Task. Please return each line of the listing below exactly as written.

Dataset section.
____________________

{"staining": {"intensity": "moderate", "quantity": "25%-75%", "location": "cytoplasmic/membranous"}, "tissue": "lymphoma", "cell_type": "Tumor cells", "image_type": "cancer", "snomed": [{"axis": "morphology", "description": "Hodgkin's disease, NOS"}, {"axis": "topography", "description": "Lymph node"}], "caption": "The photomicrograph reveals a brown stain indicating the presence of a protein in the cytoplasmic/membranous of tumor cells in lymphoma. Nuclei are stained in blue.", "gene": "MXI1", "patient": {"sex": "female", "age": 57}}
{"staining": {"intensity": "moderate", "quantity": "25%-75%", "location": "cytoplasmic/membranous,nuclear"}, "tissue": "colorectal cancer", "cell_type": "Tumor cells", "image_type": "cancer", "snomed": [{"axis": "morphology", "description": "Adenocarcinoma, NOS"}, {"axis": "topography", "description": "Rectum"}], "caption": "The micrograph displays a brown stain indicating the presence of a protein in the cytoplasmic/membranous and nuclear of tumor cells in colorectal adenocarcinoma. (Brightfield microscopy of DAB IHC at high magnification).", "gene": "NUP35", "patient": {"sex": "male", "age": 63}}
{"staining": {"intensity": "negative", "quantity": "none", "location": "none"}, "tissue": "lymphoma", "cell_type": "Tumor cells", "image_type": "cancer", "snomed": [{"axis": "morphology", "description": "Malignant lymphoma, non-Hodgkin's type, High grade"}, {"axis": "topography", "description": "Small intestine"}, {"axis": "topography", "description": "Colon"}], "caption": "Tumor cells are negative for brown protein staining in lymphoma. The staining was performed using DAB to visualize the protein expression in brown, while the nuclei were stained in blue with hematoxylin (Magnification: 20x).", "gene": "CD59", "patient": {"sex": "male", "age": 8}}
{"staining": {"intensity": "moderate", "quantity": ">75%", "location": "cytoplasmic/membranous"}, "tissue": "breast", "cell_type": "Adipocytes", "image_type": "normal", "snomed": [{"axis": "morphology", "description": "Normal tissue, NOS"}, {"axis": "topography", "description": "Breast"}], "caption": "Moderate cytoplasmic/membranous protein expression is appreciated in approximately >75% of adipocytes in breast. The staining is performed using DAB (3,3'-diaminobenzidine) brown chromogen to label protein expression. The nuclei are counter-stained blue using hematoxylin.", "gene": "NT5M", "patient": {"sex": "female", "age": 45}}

____________________

Task result.
{"staining": {"intensity": "moderate", "quantity": "25%-75%", "location": "cytoplasmic/membranous"}, "tissue": "lymphoma", "cell_type": "Tumor cells", "image_type": "cancer", "snomed": [{"axis": "morphology", "description": "Hodgkin's disease, NOS"}, {"axis": "topography", "description": "Lymph node"}], "caption": "The photomicrograph reveals a brown stain indicating the presence of a protein in the cytoplasmic/membranous of tumor cells in lymphoma. Nuclei are stained in blue.", "gene": "MXI1", "patient": {"sex": "female", "age": 57}}
{"staining": {"intensity": "moderate", "quantity": "25%-75%", "location": "cytoplasmic/membranous,nuclear"}, "tissue": "colorectal cancer", "cell_type": "Tumor cells", "image_type": "cancer", "snomed": [{"axis": "morphology", "description": "Adenocarcinoma, NOS"}, {"axis": "topography", "description": "Rectum"}], "caption": "The micrograph displays a brown stain indicating the presence of a protein in the cytoplasmic/membranous and nuclear of tumor cells in colorectal adenocarcinoma. (Brightfield microscopy of DAB IHC at high magnification).", "gene": "NUP35", "patient": {"sex": "male", "age": 63}}
{"staining": {"intensity": "negative", "quantity": "none", "location": "none"}, "tissue": "lymphoma", "cell_type": "Tumor cells", "image_type": "cancer", "snomed": [{"axis": "morphology", "description": "Malignant lymphoma, non-Hodgkin's type, High grade"}, {"axis": "topography", "description": "Small intestine"}, {"axis": "topography", "description": "Colon"}], "caption": "Tumor cells are negative for brown protein staining in lymphoma. The staining was performed using DAB to visualize the protein expression in brown, while the nuclei were stained in blue with hematoxylin (Magnification: 20x).", "gene": "CD59", "patient": {"sex": "male", "age": 8}}
{"staining": {"intensity": "moderate", "quantity": ">75%", "location": "cytoplasmic/membranous"}, "tissue": "breast", "cell_type": "Adipocytes", "image_type": "normal", "snomed": [{"axis": "morphology", "description": "Normal tissue, NOS"}, {"axis": "topography", "description": "Breast"}], "caption": "Moderate cytoplasmic/membranous protein expression is appreciated in approximately >75% of adipocytes in breast. The staining is performed using DAB (3,3'-diaminobenzidine) brown chromogen to label protein expression. The nuclei are counter-stained blue using hematoxylin.", "gene": "NT5M", "patient": {"sex": "female", "age": 45}}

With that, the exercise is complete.